Arguably the most telling interview in the film comes in its center with a woman who served with Neubauer during part of the study as an assistant.  We open on the woman looking through photos she has taken with people like the Obamas, Al Gore, and Hillary Clinton.  We're expecting that she's about to be a kind, sympathetic-minded person who will understand in hindsight how heinous this appears, how cruel it was and deeply unethical, but that is not the way that this goes.  One of the more shocking things about Wardle's film is how he never assumes bad intentions on anyone, instead letting them frame themselves against the narrative.  We see her quickly excise herself from the responsibilities of Neubauer's vision (both she and the other assistant were just "a small part of the study"), but celebrate it as well.  She's right in a way-because of the ethical standards of this study, it could (and should) never be replicated, but there is an intense amount of pride in her voice in her work, as she knows the scientific findings of such a study, even one that borders on the criminal, are strong.  It's the closest anyone will ever get to the "nature vs. nurture" question, but much like the Nazi hypothermia experiment debate, it opens up a host of ethical questions as to whether it is appropriate to use such research considering where it came from.

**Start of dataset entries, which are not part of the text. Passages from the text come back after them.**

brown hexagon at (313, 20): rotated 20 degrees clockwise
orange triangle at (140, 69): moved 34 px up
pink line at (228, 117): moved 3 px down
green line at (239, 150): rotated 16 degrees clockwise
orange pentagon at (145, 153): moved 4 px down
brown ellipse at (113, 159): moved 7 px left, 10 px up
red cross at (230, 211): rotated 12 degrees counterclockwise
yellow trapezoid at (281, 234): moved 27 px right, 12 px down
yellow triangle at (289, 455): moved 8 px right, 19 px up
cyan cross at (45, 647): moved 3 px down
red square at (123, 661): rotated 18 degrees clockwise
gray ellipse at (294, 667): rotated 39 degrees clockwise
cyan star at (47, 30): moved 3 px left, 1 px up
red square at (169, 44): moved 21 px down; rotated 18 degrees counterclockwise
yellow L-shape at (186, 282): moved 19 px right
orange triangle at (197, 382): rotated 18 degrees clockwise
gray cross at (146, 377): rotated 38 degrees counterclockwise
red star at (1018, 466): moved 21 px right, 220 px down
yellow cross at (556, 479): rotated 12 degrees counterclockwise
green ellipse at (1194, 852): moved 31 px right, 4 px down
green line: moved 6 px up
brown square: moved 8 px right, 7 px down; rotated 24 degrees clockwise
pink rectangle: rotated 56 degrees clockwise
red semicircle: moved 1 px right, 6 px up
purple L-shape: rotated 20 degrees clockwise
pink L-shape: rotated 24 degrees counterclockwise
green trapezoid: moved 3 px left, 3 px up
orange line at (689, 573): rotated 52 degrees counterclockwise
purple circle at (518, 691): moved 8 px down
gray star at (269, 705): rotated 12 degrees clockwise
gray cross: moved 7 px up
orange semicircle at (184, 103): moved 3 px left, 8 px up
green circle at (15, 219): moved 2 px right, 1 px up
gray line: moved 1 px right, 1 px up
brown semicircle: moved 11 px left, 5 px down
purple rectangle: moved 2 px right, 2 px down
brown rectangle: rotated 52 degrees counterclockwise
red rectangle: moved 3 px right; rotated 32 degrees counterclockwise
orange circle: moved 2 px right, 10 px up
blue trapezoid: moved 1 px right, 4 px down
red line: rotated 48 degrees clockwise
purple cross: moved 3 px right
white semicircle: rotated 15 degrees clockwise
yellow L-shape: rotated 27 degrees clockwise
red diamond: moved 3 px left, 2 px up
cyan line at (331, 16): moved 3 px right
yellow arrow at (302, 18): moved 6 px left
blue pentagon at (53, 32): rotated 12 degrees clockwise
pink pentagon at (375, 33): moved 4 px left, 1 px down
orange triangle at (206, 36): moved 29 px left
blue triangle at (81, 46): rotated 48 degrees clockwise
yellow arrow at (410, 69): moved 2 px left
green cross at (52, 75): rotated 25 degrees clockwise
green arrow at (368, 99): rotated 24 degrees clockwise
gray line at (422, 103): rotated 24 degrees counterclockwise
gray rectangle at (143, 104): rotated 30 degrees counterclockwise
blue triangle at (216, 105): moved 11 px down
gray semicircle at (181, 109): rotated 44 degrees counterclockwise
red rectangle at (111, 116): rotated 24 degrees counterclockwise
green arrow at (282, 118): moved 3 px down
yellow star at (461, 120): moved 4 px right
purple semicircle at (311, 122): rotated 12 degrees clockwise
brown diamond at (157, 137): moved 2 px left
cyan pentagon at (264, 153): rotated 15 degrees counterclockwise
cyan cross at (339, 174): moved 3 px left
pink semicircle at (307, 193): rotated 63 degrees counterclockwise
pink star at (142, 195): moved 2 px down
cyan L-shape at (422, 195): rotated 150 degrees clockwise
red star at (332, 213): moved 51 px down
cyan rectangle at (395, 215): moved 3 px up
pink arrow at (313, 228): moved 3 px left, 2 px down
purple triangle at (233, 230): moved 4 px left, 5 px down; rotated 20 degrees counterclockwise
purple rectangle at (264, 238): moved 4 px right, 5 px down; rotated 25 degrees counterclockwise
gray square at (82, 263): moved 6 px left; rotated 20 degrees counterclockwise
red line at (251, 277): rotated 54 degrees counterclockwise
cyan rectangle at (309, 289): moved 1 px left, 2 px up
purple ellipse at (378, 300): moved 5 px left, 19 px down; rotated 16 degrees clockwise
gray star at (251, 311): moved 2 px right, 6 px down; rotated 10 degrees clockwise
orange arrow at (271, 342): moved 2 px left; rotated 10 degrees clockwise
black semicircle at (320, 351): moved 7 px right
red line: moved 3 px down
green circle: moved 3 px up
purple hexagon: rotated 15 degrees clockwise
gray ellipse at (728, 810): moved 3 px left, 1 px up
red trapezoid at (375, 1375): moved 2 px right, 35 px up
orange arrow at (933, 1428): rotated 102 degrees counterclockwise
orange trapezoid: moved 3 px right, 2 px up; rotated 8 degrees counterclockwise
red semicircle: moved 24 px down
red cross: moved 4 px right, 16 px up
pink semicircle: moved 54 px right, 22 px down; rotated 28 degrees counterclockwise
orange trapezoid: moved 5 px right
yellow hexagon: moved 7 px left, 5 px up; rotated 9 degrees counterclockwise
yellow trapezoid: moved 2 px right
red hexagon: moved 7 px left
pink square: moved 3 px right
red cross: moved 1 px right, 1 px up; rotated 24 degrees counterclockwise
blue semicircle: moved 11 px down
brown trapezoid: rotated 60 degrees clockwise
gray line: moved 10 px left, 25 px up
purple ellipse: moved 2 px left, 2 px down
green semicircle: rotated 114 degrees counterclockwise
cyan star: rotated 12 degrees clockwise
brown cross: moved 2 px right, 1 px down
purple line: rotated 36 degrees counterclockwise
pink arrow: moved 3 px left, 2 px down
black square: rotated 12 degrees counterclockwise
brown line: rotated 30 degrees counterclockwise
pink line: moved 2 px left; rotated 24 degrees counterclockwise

If there's a flaw here, it's perhaps that Wardle, overwhelmed by the twists-and-turns of these three brothers' lives, doesn't always have an opinion on where his film is going and as a result forgets to keep all of the storylines in order.  Wardle, for example, doesn't seem to have an opinion on whether or not this could be a study of import, and seems to lean toward nurture regardless of the answers of the study, influenced by Eddy's suicide considering his father was the least "loving" of the three male parents of the triplets.  He weirdly doesn't examine Bobby & David's relationship post their brother's death, as it seems like it became estranged but there's no confirmation of that other than David stating to Bobby in the only joint interview in the film "good to see you."  If the ending is meant to be about human connection, forgetting to update us on the frayed relationship of these two brother's lives feels like an enormous miss on the part of the filmmaker.  Still, though, the storytelling up until that point is riveting and edge-of-your-seat, and sharp.  I can't wait to see where Wardle goes next, as he clearly has a knack for plot, even when anchored by real life.